## Task statement:
Each record must come back unchanged in your answer, stripped of its images.

[Collection entries]
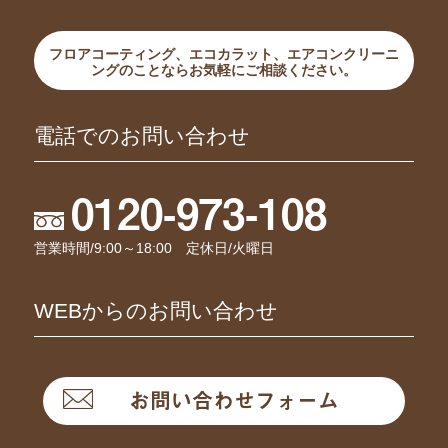
フロアコーティング、エコカラット、エアコンクリーニ
ングのことならお気軽にご相談ください。
電話でのお問い合わせ
0120-973-108
営業時間/9:00～18:00 定休日/火曜日
WEBからのお問い合わせ
お問い合わせフォーム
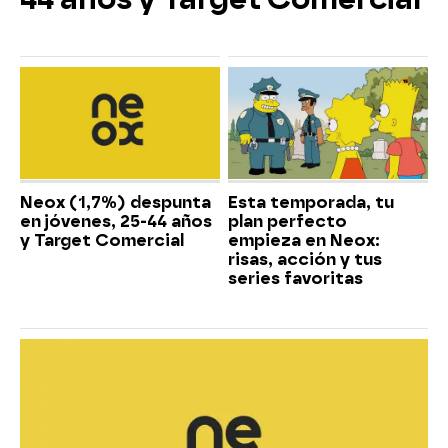
Neox (1,7%) despunta
Esta temporada, tu
en jóvenes, 25-44 años
plan perfecto
y Target Comercial
empieza en Neox:
risas, acción y tus
series favoritas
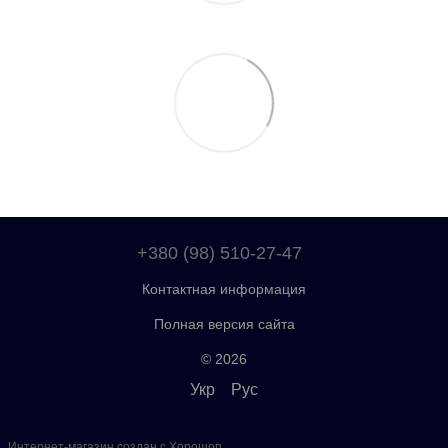
+380 (98) 510-27-47
Контактная информация
Полная версия сайта
© 2026
Укр
Рус
Интернет-магазин создан с Хорошоп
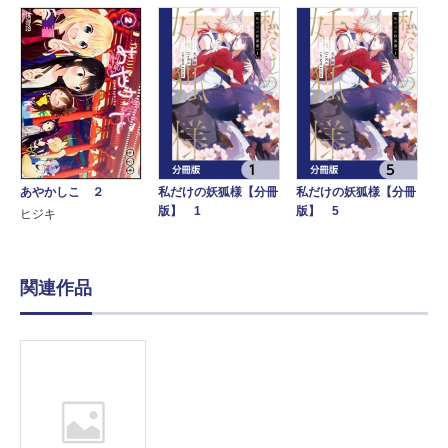
私だけの妖狐様【分冊
私だけの妖狐様【分冊
あやかしこ ２
版】 1
版】 5
ヒジキ
関連作品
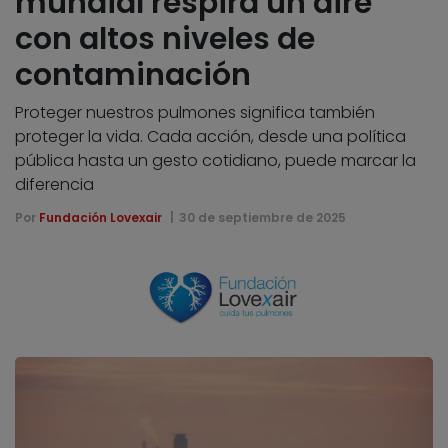
mundial respira un aire
con altos niveles de
contaminación
Proteger nuestros pulmones significa también
proteger la vida. Cada acción, desde una política
pública hasta un gesto cotidiano, puede marcar la
diferencia
Por
Fundación Lovexair
30 de septiembre de 2025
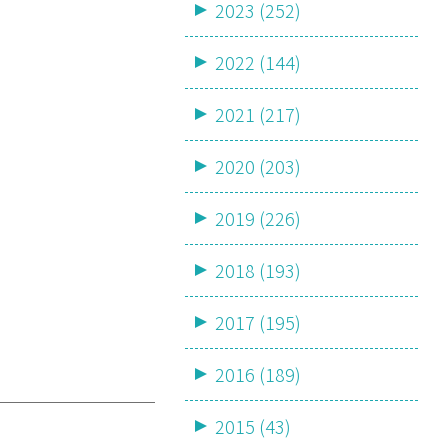
2023 (252)
2022 (144)
2021 (217)
2020 (203)
2019 (226)
2018 (193)
2017 (195)
2016 (189)
2015 (43)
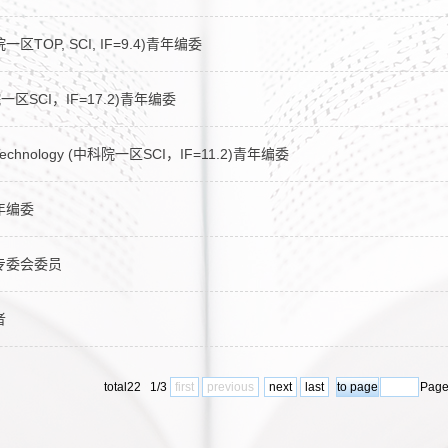
中科院一区TOP, SCI, IF=9.4)青年编委
中科院一区SCI，IF=17.2)青年编委
ce & Technology (中科院一区SCI，IF=11.2)青年编委
青年编委
专委会委员
者
total22 1/3
first
previous
next
last
Pag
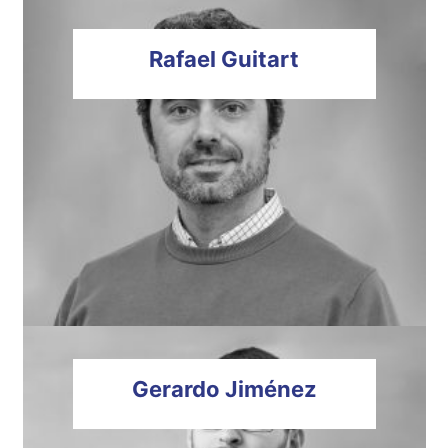
Rafael
Guitart
Gerardo
Jiménez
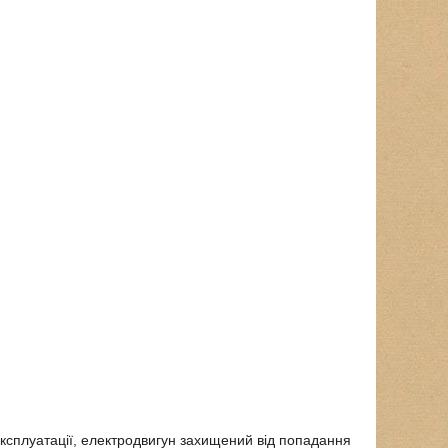
експлуатації, електродвигун захищений від попадання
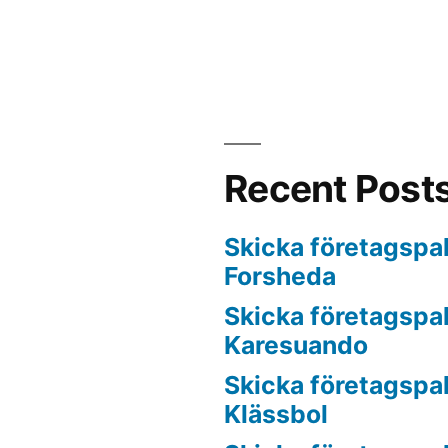
Recent Post
Skicka företagspake
Forsheda
Skicka företagspake
Karesuando
Skicka företagspake
Klässbol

## Final answer:
フロアコーティング、エコカラット、エアコンクリーニ
ングのことならお気軽にご相談ください。
電話でのお問い合わせ
0120-973-108
営業時間/9:00～18:00 定休日/火曜日
WEBからのお問い合わせ
お問い合わせフォーム
Neox (1,7%) despunta
Esta temporada, tu
en jóvenes, 25-44 años
plan perfecto
y Target Comercial
empieza en Neox:
risas, acción y tus
series favoritas
+380 (98) 510-27-47
Контактная информация
Полная версия сайта
© 2026
Укр
Рус
Интернет-магазин создан с Хорошоп
私だけの妖狐様【分冊
私だけの妖狐様【分冊
あやかしこ ２
版】 1
版】 5
ヒジキ
関連作品
mundial respira un aire
con altos niveles de
contaminación
Proteger nuestros pulmones significa también
proteger la vida. Cada acción, desde una política
pública hasta un gesto cotidiano, puede marcar la
diferencia
Por
Fundación Lovexair
30 de septiembre de 2025
2023 (252)
2022 (144)
2021 (217)
2020 (203)
2019 (226)
2018 (193)
2017 (195)
2016 (189)
2015 (43)
中科院一区TOP, SCI, IF=9.4)青年编委
中科院一区SCI，IF=17.2)青年编委
ce & Technology (中科院一区SCI，IF=11.2)青年编委
青年编委
专委会委员
者
total22 1/3
first
previous
next
last
Pag
Rafael
Guitart
Gerardo
Jiménez
експлуатації, електродвигун захищений від попадання
Recent Post
Skicka företagspake
Forsheda
Skicka företagspake
Karesuando
Skicka företagspake
Klässbol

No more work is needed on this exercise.